## DOCUMENT:

------------------------------------------------------------

The Zhivago Affair: how censorship worked in Soviet Russia

Picture of Leigh Turner
Leigh Turner

“How many men are able to go boldly, and uprightly, to the scaffold? Unfortunately, I do not belong to their number” – Sergei Nikiforov, English teacher to the daughter of Boris Pasternak’s lover, Olga Ivinskaya, after denouncing Olga to KGB interrogators. Quoted in The Zhivago Affair.

The Zhivago Affair - Peter Finn and Petra Couvee
An excellent, chilling read

The Zhivago Affair, subtitled The Kremlin, the CIA and the Battle over a Forbidden Book, by Peter Finn and Petra Couvée, is a terrific read and fascinating to anyone interested in the former Soviet Union, literature, or both. The book explores how Dr Zhivago, by Boris Pasternak, came to be published in Europe, the US and Russia in the depths of the Cold War – and how this led to Pasternak’s death.

The CIA and Dr Zhivago

The cover of The Zhivago Affair bills the book as a study in the role of the CIA in supporting publication of Dr Zhivago in the original Russian.

------------------------------------------------------------

## WRITTEN INSTRUCTION 1:
Format the records as a numbered list, starting at their first line and ending at the line containing "genus: Rumex", with blank lines left out.
These records are unrelated to the review.

Stored items
------------------------------------------------------------

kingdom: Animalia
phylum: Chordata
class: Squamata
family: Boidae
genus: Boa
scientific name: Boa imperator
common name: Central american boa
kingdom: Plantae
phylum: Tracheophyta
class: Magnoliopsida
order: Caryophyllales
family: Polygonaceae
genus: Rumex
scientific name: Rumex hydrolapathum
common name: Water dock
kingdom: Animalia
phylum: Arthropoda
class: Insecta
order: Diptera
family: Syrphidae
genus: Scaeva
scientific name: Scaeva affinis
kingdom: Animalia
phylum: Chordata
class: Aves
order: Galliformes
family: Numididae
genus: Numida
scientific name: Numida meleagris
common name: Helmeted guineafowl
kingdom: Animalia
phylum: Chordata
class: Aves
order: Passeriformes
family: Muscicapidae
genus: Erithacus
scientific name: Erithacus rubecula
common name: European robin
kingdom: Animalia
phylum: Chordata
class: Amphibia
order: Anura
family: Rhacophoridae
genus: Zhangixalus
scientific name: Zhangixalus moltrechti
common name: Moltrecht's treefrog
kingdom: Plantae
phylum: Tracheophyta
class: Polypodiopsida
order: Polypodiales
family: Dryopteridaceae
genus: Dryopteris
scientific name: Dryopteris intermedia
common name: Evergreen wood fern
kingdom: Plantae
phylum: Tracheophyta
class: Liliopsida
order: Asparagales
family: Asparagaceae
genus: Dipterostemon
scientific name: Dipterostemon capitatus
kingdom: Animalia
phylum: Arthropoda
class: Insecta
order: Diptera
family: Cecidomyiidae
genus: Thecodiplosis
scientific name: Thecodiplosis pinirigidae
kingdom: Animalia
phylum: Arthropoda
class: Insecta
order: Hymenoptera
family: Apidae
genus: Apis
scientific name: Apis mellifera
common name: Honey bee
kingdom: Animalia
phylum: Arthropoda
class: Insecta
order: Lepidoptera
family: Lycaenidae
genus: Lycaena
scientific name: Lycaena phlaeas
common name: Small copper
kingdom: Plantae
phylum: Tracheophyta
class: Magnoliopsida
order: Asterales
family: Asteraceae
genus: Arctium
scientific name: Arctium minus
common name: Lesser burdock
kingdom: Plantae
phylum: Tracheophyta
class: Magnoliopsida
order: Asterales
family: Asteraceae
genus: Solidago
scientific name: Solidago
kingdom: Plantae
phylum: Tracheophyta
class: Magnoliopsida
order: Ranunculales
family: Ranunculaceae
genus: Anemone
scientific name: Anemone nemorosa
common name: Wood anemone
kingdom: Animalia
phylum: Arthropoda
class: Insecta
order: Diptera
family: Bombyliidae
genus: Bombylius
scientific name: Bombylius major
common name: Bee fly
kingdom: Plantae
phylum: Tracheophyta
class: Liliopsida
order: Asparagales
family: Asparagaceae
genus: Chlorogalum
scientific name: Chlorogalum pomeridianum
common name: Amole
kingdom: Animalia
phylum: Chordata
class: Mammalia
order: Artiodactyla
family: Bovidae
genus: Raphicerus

------------------------------------------------------------

## WRITTEN INSTRUCTION 2:
In two sentences, summarize the review of The Zhivago Affair.

## EXPECTED ANSWER 1:
1. kingdom: Animalia
2. phylum: Chordata
3. class: Squamata
4. family: Boidae
5. genus: Boa
6. scientific name: Boa imperator
7. common name: Central american boa
8. kingdom: Plantae
9. phylum: Tracheophyta
10. class: Magnoliopsida
11. order: Caryophyllales
12. family: Polygonaceae
13. genus: Rumex

## EXPECTED ANSWER 2:
The review calls The Zhivago Affair, by Peter Finn and Petra Couvée, a terrific read that explores how Boris Pasternak's Dr Zhivago came to be published in Europe, the US and Russia during the Cold War and how this led to Pasternak's death. The book's cover presents it as a study of the CIA's role in supporting publication of Dr Zhivago in the original Russian.